CAROL’S SUMMARY: This spring, as the article below indicates, graduates will face a tough economic climate. But the smartest grads who actually have the discipline to be conscious of their spending, saving and ability to delay gratification will set themselves up for long term financial success and open the greatest number of job options during thick and thin. Grads need to avoid credit card debt and realize that their credit score in life will be with them forever. So, taking the bus or riding your bike to work or walking if that is possible, may be better than being saddled with car payments each month.

Second, grads need to think carefully about who they decide to live with, sign leases with and know fully the tiny print in legal documents that may be binding. If you are not with trustworthy friends, don’t agree to share an apartment with them when they may eat your food or default on the rent which will then impact your credit. Choose your friends wisely and protect yourself.

Finally, think about the most creative ways you can earn money and save it. Work two jobs this summer. Live off the income from one and use the other job to pay down student loans and/or save for the future. Developing financial discipline is not only good for you personally, but it will be expected of you in any job you secure at a level which pays more than minimum wage.

ARTICLE:

By KAREN BLUMENTHAL
May 3, 2009

This spring’s college grads are heading out into a world where jobs are tough to come by. The economic outlook is uncertain and all the older people they know are feeling the pain of stock-market losses.

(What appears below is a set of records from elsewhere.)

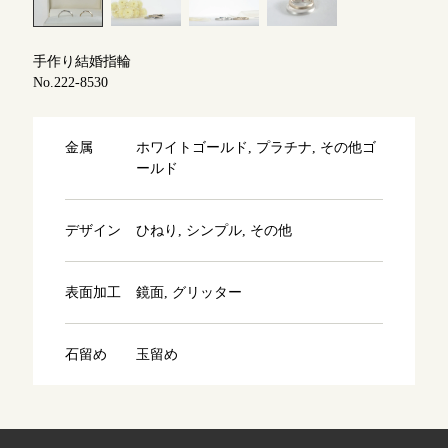
よくあるご質問
アフターケア・保証
吉祥寺店
手作り結婚指輪
来店ご予約
No.222-8530
CRAFYについて
鎌倉店
来店ご予約
金属
ホワイトゴールド, プラチナ, その他ゴ
SNS・ブログ
ールド
川越店
来店ご予約
ブログ
デザイン
ひねり, シンプル, その他
その他
軽井沢店
来店ご予約
表面加工
鏡面, グリッター
プライバシーポリシー
用語集
大阪本店
来店ご予約
石留め
玉留め
京都店
来店ご予約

Worse, there are all kinds of nitty-gritty details to deal with: opening bank accounts, choosing health insurance, finding an apartment, lining up transportation and figuring out how to invest. How is a young person supposed to get ahead in this environment?

It’s not easy to master money management during the best times and it’s especially hard to navigate the challenges of a recession. Still, many of the same basic principles apply in good times and bad. And getting a taste of a downturn at the start may make current graduates smarter and more thoughtful than those who graduate during boom times.